Other mandatory configuration files that need to go in your bot's folder are described here on the RLBot v5 wiki.

Optional Overridable Methods

Mixing with hard-coded actions or action sequences

The method get_hardcoded_action allows you to override whatever your model was planning to do and instead do whatever ControllerState you return from this method. The default return value is None which means the model will continue with whatever it was doing. This is most valuable for hard coding kickoff maneuvers. You can manage the maneuver state in your subclass of RLGymBot.

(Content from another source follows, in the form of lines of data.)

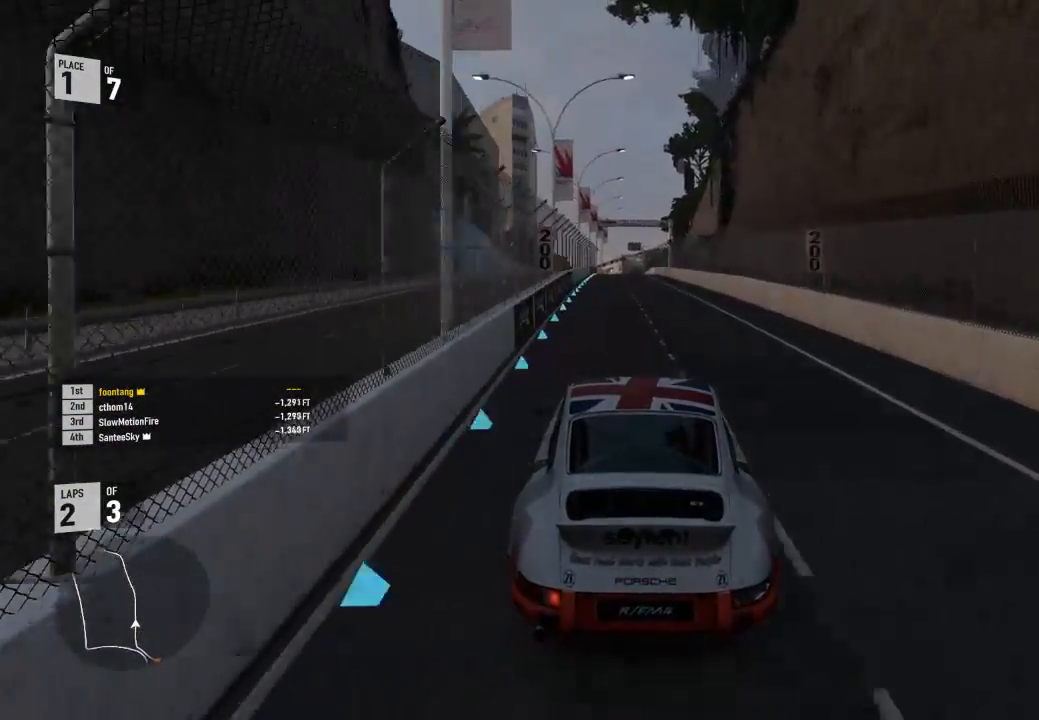
{"buttons": ["R2"], "left_stick": "left", "right_stick": "center", "events": [[33, "left_stick", "center"], [433, "left_stick", "left"]]}
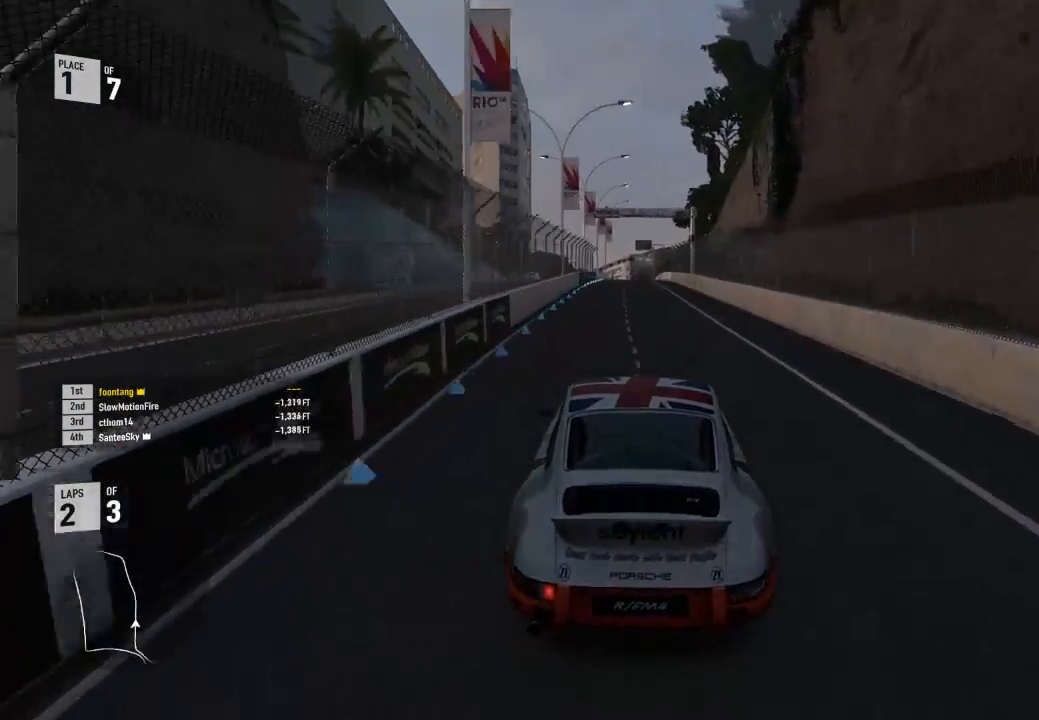
{"buttons": ["R2"], "left_stick": "center", "right_stick": "center", "events": [[33, "left_stick", "center"], [233, "left_stick", "down-right"], [333, "left_stick", "center"]]}
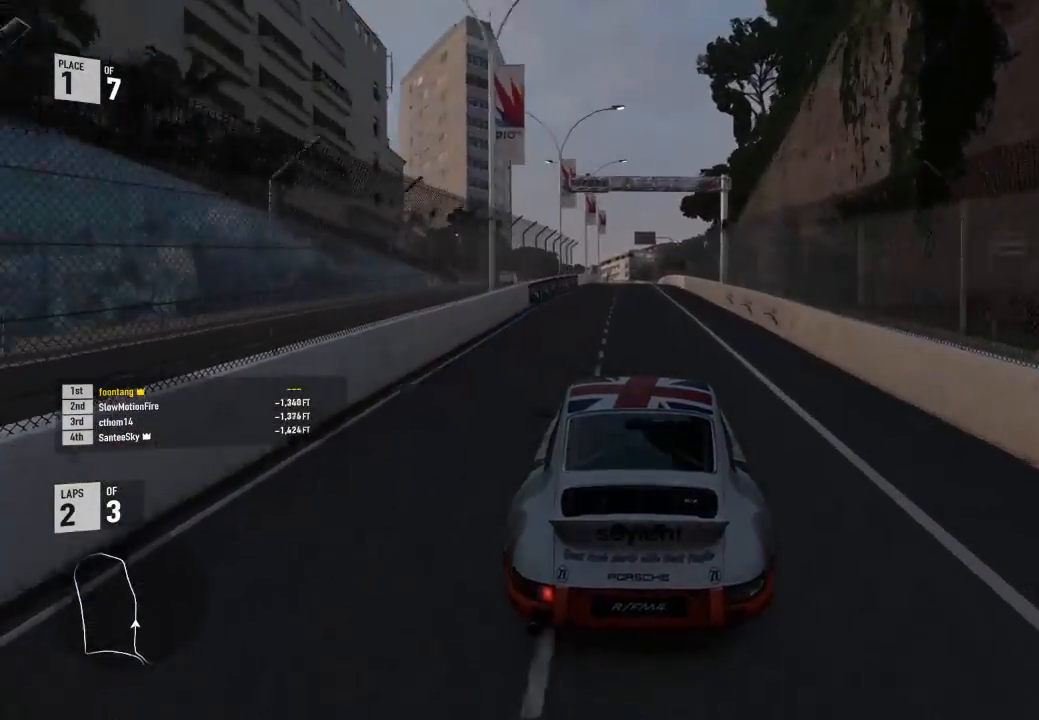
{"buttons": ["R2"], "left_stick": "center", "right_stick": "center", "events": [[100, "left_stick", "up-left"], [200, "left_stick", "center"]]}
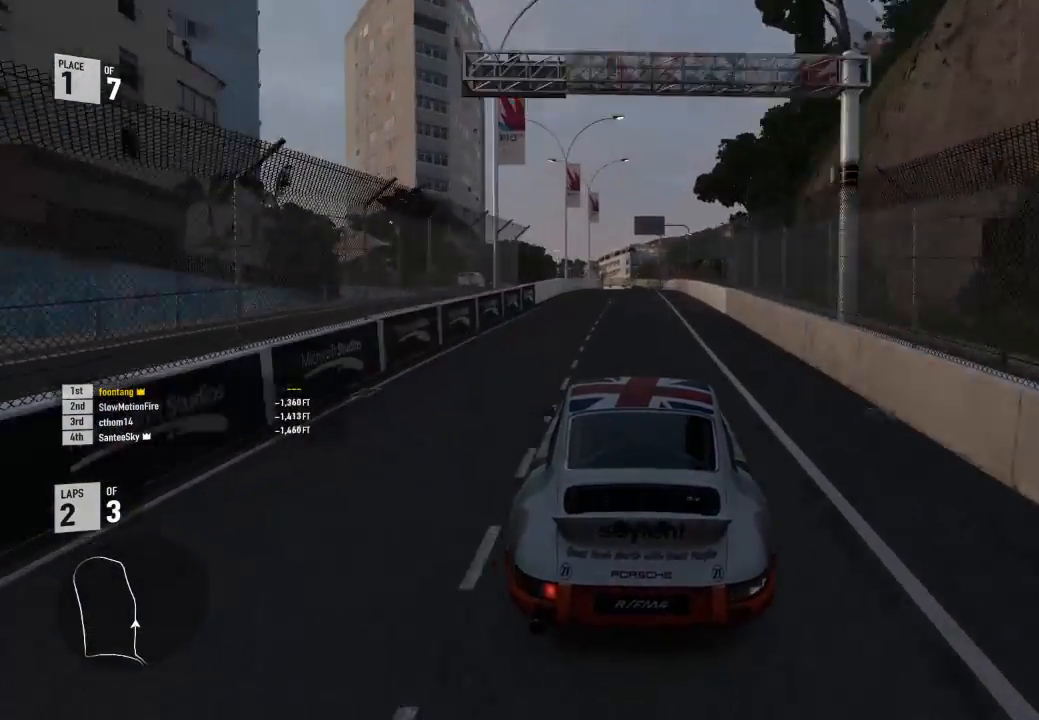
{"buttons": ["R2"], "left_stick": "up-left", "right_stick": "center"}
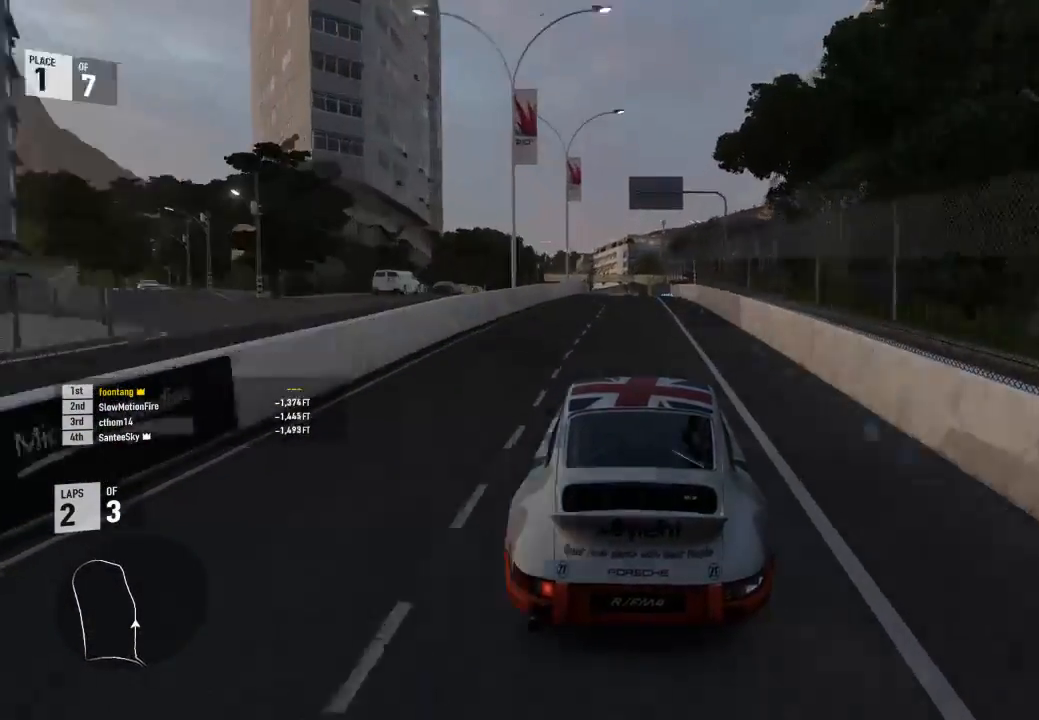
{"buttons": ["R2"], "left_stick": "center", "right_stick": "center"}
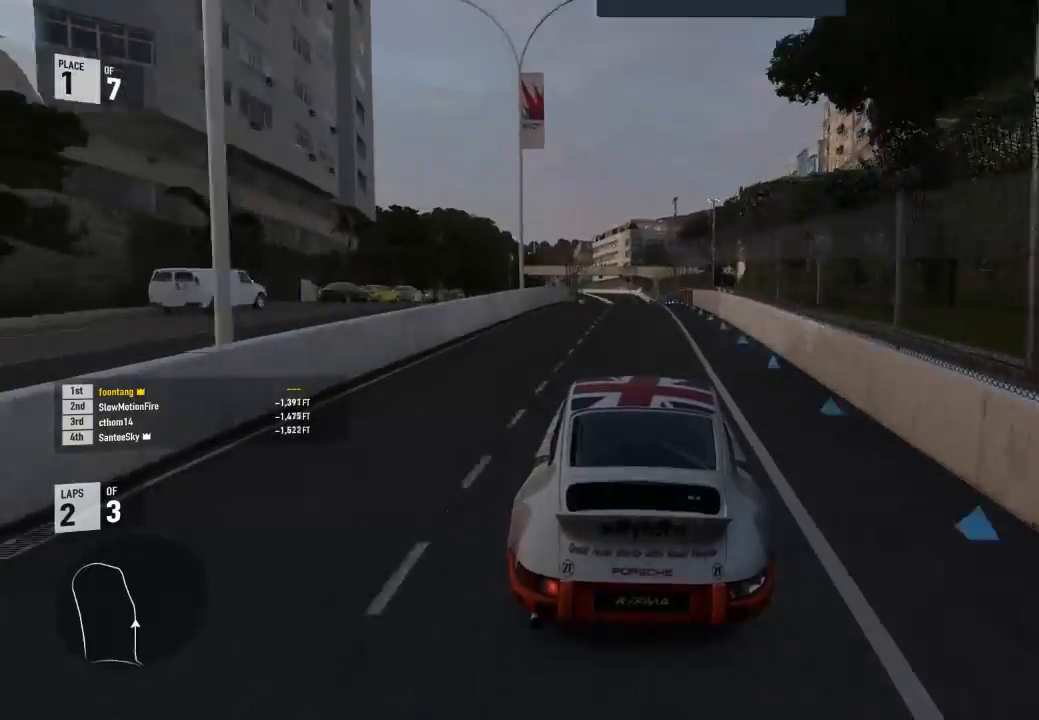
{"buttons": ["R2"], "left_stick": "center", "right_stick": "center", "events": [[100, "left_stick", "up-left"], [300, "left_stick", "center"]]}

If you ever return a non-None value and then return None again, the wrapper will simulate an on-the-fly reset of the environment for your config objects so that the model can resume playing.

Sending messages

Sending messages to other bots or in the chat can be done during the get_hardcoded_action call (which happens every tick during gameplay) or during the get_other_packet_output call (which happens the rest of the time) by calling self.send_match_comm.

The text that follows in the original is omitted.